** Records shown follows **

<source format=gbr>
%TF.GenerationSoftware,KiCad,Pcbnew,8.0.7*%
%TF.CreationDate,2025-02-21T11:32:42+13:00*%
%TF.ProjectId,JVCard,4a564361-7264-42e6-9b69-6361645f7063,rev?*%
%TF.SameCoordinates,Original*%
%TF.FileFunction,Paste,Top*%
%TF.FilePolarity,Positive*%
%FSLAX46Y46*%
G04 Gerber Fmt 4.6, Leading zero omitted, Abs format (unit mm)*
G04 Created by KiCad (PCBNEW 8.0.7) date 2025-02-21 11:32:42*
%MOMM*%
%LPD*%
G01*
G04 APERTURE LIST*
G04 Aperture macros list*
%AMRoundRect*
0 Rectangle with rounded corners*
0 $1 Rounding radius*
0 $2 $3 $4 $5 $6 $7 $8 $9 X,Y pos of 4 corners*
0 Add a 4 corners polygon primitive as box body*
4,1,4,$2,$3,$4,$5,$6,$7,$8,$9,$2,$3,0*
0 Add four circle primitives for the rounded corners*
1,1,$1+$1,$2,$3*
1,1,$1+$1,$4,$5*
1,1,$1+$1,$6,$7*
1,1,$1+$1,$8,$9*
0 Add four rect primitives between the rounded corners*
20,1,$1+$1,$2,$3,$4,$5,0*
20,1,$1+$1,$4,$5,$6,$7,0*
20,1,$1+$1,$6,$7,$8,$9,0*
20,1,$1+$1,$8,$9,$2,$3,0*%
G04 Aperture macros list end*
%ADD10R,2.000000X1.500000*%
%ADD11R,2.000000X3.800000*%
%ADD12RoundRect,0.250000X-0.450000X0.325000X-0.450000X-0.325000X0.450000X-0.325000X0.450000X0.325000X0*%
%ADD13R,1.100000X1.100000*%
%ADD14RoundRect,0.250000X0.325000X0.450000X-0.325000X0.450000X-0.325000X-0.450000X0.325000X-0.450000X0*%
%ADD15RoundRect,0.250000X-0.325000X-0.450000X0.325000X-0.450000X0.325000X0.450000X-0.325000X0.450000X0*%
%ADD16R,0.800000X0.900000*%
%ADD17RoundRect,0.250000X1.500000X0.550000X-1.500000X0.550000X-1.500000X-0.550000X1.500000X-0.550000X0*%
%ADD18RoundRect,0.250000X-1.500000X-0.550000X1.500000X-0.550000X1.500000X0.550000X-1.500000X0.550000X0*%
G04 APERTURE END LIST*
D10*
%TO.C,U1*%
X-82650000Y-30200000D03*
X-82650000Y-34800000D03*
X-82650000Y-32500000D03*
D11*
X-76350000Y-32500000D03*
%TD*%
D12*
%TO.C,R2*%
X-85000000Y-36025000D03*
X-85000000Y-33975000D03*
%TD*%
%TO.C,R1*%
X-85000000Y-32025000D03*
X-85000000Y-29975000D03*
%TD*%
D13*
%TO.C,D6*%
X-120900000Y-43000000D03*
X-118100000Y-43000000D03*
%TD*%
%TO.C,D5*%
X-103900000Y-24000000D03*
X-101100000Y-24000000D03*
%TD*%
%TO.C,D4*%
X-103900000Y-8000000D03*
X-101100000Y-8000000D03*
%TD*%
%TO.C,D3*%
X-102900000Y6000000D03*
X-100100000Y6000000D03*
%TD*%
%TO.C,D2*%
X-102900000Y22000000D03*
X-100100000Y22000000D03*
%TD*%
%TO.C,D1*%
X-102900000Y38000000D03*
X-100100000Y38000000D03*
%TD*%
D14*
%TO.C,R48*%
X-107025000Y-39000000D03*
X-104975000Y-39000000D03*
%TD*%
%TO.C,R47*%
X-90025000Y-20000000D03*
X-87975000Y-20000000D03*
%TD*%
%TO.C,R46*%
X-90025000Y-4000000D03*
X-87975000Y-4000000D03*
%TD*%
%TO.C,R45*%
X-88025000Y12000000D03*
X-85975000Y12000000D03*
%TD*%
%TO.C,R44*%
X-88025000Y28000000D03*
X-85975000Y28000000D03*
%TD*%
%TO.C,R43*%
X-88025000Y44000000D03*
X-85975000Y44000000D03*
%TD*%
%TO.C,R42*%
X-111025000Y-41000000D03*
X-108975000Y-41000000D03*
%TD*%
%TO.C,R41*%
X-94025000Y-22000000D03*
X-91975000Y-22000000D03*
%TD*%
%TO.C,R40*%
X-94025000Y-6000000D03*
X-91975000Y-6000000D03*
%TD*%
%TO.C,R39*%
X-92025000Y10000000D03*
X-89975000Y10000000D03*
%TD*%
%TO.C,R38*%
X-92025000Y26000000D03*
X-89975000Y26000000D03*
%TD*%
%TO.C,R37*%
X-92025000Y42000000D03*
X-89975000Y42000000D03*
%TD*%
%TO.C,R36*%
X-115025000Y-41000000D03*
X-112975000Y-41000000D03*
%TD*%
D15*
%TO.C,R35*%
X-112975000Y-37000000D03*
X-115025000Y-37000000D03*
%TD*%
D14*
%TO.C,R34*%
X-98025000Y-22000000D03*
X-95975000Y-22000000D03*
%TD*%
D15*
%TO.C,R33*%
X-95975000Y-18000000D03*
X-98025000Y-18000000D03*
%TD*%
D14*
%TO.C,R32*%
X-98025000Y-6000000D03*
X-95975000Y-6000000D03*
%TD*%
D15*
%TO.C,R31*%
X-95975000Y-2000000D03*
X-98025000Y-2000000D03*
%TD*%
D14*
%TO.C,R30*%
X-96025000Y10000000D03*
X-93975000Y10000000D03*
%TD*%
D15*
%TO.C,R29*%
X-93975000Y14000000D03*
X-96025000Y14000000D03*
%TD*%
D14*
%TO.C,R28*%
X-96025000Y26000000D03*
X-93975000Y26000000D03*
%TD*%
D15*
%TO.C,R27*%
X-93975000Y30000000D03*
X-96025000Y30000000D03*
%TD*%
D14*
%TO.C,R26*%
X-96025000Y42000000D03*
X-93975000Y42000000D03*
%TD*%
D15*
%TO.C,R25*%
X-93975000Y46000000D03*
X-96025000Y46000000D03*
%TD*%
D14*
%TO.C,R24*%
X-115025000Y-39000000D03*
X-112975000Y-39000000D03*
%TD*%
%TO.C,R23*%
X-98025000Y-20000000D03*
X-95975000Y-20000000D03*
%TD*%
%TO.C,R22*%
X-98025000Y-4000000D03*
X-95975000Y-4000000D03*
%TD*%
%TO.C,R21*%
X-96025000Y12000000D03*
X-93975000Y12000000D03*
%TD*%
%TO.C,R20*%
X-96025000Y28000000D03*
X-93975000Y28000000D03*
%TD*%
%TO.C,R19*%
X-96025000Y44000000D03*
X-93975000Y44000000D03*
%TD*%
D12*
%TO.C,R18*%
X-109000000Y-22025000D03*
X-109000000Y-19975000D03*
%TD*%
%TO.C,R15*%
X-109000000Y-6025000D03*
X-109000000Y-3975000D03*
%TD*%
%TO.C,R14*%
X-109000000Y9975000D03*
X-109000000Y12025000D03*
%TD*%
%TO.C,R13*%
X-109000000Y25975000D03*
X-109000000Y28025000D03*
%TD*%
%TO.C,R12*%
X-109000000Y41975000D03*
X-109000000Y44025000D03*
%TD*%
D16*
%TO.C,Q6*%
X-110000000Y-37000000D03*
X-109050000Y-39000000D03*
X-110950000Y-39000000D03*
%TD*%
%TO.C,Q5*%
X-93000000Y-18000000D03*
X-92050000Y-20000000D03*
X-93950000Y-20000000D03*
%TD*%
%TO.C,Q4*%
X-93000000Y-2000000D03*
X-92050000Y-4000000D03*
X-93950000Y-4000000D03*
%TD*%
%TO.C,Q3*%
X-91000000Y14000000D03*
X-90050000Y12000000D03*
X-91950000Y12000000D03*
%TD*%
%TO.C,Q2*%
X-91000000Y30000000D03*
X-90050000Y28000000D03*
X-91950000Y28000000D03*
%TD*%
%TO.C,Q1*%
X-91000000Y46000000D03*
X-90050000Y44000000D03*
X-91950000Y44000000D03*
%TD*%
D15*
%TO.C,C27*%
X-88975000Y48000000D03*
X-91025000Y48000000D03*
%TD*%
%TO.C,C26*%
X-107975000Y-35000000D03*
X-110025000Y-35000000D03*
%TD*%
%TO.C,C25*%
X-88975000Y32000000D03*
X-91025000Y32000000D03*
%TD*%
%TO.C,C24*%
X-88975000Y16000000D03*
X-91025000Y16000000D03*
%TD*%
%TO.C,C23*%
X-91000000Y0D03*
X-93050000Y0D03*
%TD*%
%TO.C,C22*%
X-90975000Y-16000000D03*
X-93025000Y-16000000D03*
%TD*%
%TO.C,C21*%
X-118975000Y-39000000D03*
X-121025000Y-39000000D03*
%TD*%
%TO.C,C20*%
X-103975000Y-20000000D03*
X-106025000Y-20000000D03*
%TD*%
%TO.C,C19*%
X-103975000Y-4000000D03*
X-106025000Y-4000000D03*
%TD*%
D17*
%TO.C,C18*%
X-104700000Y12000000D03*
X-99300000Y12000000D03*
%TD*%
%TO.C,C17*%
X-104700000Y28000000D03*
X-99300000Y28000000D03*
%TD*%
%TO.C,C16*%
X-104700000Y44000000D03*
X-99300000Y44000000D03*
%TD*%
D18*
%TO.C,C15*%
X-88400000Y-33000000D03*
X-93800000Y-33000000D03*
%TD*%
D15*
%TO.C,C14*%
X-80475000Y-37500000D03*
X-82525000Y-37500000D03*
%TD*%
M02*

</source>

** End of Records shown **
** Records shown follows **

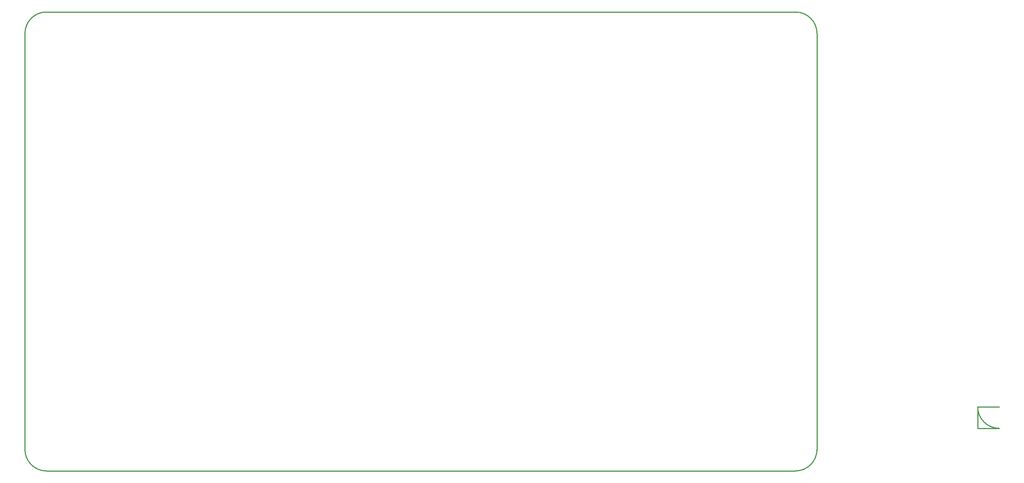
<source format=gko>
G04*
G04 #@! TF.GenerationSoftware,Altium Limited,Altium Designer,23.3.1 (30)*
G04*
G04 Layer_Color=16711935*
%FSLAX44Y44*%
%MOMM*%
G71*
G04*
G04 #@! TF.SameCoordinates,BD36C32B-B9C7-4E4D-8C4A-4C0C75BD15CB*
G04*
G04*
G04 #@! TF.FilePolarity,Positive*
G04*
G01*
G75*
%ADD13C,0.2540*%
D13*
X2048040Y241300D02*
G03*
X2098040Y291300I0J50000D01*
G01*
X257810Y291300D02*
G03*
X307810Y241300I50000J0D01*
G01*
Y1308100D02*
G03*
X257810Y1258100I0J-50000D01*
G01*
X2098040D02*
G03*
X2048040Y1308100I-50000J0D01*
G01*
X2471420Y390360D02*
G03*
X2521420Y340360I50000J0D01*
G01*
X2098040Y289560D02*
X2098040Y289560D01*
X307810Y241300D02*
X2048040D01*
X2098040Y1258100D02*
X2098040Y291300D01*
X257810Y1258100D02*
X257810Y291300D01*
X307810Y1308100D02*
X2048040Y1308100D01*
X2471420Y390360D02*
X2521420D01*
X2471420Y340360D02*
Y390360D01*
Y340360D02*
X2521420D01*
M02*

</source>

** End of Records shown **
** Records shown follows **

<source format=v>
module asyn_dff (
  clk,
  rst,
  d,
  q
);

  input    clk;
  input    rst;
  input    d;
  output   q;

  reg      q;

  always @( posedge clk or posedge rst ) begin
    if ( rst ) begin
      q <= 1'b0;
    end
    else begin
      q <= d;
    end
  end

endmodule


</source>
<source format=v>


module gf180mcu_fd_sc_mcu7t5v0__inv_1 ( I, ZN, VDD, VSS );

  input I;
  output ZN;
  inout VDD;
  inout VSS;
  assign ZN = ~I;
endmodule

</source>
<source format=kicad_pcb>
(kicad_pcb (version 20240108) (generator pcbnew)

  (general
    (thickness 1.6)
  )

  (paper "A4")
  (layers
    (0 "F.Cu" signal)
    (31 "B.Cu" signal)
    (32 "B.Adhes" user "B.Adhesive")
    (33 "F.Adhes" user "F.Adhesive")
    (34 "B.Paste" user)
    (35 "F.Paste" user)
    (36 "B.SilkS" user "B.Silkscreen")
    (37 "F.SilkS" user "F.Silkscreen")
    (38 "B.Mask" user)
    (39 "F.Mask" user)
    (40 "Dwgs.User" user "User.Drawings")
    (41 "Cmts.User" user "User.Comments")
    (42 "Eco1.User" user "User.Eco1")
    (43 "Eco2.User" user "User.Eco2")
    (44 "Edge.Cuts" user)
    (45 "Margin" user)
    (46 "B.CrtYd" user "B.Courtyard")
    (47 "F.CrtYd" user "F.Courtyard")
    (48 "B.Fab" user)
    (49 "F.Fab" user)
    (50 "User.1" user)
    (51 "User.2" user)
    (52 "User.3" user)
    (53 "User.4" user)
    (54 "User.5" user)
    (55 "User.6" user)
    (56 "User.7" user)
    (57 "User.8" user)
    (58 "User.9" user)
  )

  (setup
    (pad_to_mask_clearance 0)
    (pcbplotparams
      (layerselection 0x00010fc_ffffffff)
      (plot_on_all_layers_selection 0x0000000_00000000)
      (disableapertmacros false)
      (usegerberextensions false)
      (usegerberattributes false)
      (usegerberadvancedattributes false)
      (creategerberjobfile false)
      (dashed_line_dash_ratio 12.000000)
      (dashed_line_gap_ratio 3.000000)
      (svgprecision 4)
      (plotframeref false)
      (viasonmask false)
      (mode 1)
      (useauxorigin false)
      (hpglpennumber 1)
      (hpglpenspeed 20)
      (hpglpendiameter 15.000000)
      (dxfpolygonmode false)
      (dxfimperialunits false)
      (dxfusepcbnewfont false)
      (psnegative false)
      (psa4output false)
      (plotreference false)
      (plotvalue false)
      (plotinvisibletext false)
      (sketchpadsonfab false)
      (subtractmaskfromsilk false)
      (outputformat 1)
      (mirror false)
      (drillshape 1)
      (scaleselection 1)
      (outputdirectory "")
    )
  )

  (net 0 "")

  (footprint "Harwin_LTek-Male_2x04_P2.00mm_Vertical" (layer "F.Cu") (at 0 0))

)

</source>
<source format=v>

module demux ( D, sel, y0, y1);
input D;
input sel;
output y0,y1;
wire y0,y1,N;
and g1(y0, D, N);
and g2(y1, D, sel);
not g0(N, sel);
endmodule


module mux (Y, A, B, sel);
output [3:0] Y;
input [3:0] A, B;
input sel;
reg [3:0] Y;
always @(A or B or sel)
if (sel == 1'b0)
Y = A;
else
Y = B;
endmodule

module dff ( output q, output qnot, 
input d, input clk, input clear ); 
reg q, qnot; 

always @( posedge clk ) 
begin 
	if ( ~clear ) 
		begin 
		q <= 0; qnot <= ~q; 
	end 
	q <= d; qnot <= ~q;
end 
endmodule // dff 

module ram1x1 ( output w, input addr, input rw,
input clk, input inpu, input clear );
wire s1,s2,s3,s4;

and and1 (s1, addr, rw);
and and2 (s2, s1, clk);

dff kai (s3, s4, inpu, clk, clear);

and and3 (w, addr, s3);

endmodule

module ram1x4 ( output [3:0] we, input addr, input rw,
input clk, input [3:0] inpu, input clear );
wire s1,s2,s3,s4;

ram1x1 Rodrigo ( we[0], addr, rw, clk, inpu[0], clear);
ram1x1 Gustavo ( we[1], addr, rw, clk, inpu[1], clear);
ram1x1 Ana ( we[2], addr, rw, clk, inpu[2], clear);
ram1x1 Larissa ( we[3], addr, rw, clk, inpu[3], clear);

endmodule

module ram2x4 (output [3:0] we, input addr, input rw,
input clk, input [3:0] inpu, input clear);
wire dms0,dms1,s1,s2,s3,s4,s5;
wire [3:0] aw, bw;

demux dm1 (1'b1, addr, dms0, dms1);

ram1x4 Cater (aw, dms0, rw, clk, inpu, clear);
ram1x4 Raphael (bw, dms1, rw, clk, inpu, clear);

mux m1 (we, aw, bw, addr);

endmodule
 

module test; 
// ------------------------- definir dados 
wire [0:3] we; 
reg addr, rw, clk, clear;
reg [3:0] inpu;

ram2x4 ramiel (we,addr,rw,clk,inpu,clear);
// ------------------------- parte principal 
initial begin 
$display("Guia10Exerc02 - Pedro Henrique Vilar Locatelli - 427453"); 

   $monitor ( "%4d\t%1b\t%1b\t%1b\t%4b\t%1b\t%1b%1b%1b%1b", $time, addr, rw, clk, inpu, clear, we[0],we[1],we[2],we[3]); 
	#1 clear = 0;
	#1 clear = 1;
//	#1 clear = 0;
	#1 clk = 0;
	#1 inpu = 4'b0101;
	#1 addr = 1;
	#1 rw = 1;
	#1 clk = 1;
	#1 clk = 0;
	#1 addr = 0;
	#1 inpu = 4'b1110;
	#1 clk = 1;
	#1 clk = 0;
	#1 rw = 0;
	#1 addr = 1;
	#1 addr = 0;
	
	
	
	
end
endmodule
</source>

** End of Records shown **

Pull out each line of the listing that holds the string "Adhesive".

    (32 "B.Adhes" user "B.Adhesive")
    (33 "F.Adhes" user "F.Adhesive")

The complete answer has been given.